• Stored data entries

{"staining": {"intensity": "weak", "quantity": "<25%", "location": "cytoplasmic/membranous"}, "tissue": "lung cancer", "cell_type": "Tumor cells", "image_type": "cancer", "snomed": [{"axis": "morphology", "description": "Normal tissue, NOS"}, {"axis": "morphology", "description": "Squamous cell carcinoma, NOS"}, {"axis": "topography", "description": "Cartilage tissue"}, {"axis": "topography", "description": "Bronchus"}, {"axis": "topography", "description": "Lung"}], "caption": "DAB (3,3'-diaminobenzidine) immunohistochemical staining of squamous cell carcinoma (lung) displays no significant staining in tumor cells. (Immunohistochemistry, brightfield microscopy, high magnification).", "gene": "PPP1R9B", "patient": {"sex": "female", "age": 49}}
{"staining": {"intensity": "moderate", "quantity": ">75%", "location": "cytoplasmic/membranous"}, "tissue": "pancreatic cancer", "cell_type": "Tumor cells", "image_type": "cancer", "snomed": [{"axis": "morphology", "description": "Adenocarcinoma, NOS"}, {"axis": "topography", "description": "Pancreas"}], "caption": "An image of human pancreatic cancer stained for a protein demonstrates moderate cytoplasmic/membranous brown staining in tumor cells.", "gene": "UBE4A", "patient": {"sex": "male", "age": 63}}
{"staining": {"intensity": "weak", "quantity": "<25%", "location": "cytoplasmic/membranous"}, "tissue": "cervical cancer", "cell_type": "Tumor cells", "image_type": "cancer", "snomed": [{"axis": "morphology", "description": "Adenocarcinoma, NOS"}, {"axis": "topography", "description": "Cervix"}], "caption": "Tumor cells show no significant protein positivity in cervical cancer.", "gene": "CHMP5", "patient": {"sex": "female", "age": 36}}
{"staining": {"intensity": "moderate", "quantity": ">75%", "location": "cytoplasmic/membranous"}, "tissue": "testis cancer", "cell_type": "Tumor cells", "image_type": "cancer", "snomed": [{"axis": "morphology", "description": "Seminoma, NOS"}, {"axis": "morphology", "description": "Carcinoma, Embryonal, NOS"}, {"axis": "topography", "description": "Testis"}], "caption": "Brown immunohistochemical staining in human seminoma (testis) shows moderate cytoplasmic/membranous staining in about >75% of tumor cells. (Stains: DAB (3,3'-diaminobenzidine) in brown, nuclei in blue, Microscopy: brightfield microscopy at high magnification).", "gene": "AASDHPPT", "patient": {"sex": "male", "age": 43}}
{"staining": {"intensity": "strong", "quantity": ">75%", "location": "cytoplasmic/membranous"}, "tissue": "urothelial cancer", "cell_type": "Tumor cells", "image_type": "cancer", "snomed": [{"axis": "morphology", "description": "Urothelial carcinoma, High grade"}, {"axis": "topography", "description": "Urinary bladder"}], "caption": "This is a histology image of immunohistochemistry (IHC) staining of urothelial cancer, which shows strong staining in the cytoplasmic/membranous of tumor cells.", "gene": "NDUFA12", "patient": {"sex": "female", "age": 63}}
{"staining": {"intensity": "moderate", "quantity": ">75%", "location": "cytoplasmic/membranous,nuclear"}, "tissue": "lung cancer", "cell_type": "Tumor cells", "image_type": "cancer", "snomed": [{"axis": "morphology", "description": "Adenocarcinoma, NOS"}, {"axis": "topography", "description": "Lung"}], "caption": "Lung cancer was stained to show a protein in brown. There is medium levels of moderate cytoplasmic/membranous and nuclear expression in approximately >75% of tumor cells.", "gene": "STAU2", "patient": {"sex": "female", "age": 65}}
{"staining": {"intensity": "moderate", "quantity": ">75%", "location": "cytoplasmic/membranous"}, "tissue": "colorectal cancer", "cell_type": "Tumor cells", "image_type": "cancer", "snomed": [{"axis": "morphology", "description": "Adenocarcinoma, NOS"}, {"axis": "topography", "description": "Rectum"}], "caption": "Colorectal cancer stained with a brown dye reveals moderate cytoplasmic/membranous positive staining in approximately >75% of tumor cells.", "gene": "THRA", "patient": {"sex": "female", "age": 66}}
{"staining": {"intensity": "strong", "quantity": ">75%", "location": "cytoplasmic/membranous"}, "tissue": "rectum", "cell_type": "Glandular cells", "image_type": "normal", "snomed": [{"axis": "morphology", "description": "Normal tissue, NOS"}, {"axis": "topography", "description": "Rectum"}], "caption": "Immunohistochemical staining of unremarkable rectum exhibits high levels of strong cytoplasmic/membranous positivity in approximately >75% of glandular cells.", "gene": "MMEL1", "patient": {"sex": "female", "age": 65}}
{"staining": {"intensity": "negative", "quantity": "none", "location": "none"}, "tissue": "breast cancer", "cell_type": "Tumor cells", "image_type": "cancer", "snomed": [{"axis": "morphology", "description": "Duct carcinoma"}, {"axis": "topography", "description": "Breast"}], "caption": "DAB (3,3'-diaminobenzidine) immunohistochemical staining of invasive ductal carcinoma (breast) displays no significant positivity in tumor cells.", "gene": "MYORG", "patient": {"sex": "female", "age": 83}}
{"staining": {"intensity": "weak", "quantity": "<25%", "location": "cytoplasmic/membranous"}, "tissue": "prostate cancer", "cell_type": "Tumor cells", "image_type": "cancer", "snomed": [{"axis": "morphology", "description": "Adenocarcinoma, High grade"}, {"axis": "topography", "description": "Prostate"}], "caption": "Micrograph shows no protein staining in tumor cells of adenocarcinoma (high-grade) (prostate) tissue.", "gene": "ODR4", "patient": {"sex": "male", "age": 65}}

• AIM OF THE EXERCISE
Give back all the data exactly as written.

• WRITTEN RESPONSE
{"staining": {"intensity": "weak", "quantity": "<25%", "location": "cytoplasmic/membranous"}, "tissue": "lung cancer", "cell_type": "Tumor cells", "image_type": "cancer", "snomed": [{"axis": "morphology", "description": "Normal tissue, NOS"}, {"axis": "morphology", "description": "Squamous cell carcinoma, NOS"}, {"axis": "topography", "description": "Cartilage tissue"}, {"axis": "topography", "description": "Bronchus"}, {"axis": "topography", "description": "Lung"}], "caption": "DAB (3,3'-diaminobenzidine) immunohistochemical staining of squamous cell carcinoma (lung) displays no significant staining in tumor cells. (Immunohistochemistry, brightfield microscopy, high magnification).", "gene": "PPP1R9B", "patient": {"sex": "female", "age": 49}}
{"staining": {"intensity": "moderate", "quantity": ">75%", "location": "cytoplasmic/membranous"}, "tissue": "pancreatic cancer", "cell_type": "Tumor cells", "image_type": "cancer", "snomed": [{"axis": "morphology", "description": "Adenocarcinoma, NOS"}, {"axis": "topography", "description": "Pancreas"}], "caption": "An image of human pancreatic cancer stained for a protein demonstrates moderate cytoplasmic/membranous brown staining in tumor cells.", "gene": "UBE4A", "patient": {"sex": "male", "age": 63}}
{"staining": {"intensity": "weak", "quantity": "<25%", "location": "cytoplasmic/membranous"}, "tissue": "cervical cancer", "cell_type": "Tumor cells", "image_type": "cancer", "snomed": [{"axis": "morphology", "description": "Adenocarcinoma, NOS"}, {"axis": "topography", "description": "Cervix"}], "caption": "Tumor cells show no significant protein positivity in cervical cancer.", "gene": "CHMP5", "patient": {"sex": "female", "age": 36}}
{"staining": {"intensity": "moderate", "quantity": ">75%", "location": "cytoplasmic/membranous"}, "tissue": "testis cancer", "cell_type": "Tumor cells", "image_type": "cancer", "snomed": [{"axis": "morphology", "description": "Seminoma, NOS"}, {"axis": "morphology", "description": "Carcinoma, Embryonal, NOS"}, {"axis": "topography", "description": "Testis"}], "caption": "Brown immunohistochemical staining in human seminoma (testis) shows moderate cytoplasmic/membranous staining in about >75% of tumor cells. (Stains: DAB (3,3'-diaminobenzidine) in brown, nuclei in blue, Microscopy: brightfield microscopy at high magnification).", "gene": "AASDHPPT", "patient": {"sex": "male", "age": 43}}
{"staining": {"intensity": "strong", "quantity": ">75%", "location": "cytoplasmic/membranous"}, "tissue": "urothelial cancer", "cell_type": "Tumor cells", "image_type": "cancer", "snomed": [{"axis": "morphology", "description": "Urothelial carcinoma, High grade"}, {"axis": "topography", "description": "Urinary bladder"}], "caption": "This is a histology image of immunohistochemistry (IHC) staining of urothelial cancer, which shows strong staining in the cytoplasmic/membranous of tumor cells.", "gene": "NDUFA12", "patient": {"sex": "female", "age": 63}}
{"staining": {"intensity": "moderate", "quantity": ">75%", "location": "cytoplasmic/membranous,nuclear"}, "tissue": "lung cancer", "cell_type": "Tumor cells", "image_type": "cancer", "snomed": [{"axis": "morphology", "description": "Adenocarcinoma, NOS"}, {"axis": "topography", "description": "Lung"}], "caption": "Lung cancer was stained to show a protein in brown. There is medium levels of moderate cytoplasmic/membranous and nuclear expression in approximately >75% of tumor cells.", "gene": "STAU2", "patient": {"sex": "female", "age": 65}}
{"staining": {"intensity": "moderate", "quantity": ">75%", "location": "cytoplasmic/membranous"}, "tissue": "colorectal cancer", "cell_type": "Tumor cells", "image_type": "cancer", "snomed": [{"axis": "morphology", "description": "Adenocarcinoma, NOS"}, {"axis": "topography", "description": "Rectum"}], "caption": "Colorectal cancer stained with a brown dye reveals moderate cytoplasmic/membranous positive staining in approximately >75% of tumor cells.", "gene": "THRA", "patient": {"sex": "female", "age": 66}}
{"staining": {"intensity": "strong", "quantity": ">75%", "location": "cytoplasmic/membranous"}, "tissue": "rectum", "cell_type": "Glandular cells", "image_type": "normal", "snomed": [{"axis": "morphology", "description": "Normal tissue, NOS"}, {"axis": "topography", "description": "Rectum"}], "caption": "Immunohistochemical staining of unremarkable rectum exhibits high levels of strong cytoplasmic/membranous positivity in approximately >75% of glandular cells.", "gene": "MMEL1", "patient": {"sex": "female", "age": 65}}
{"staining": {"intensity": "negative", "quantity": "none", "location": "none"}, "tissue": "breast cancer", "cell_type": "Tumor cells", "image_type": "cancer", "snomed": [{"axis": "morphology", "description": "Duct carcinoma"}, {"axis": "topography", "description": "Breast"}], "caption": "DAB (3,3'-diaminobenzidine) immunohistochemical staining of invasive ductal carcinoma (breast) displays no significant positivity in tumor cells.", "gene": "MYORG", "patient": {"sex": "female", "age": 83}}
{"staining": {"intensity": "weak", "quantity": "<25%", "location": "cytoplasmic/membranous"}, "tissue": "prostate cancer", "cell_type": "Tumor cells", "image_type": "cancer", "snomed": [{"axis": "morphology", "description": "Adenocarcinoma, High grade"}, {"axis": "topography", "description": "Prostate"}], "caption": "Micrograph shows no protein staining in tumor cells of adenocarcinoma (high-grade) (prostate) tissue.", "gene": "ODR4", "patient": {"sex": "male", "age": 65}}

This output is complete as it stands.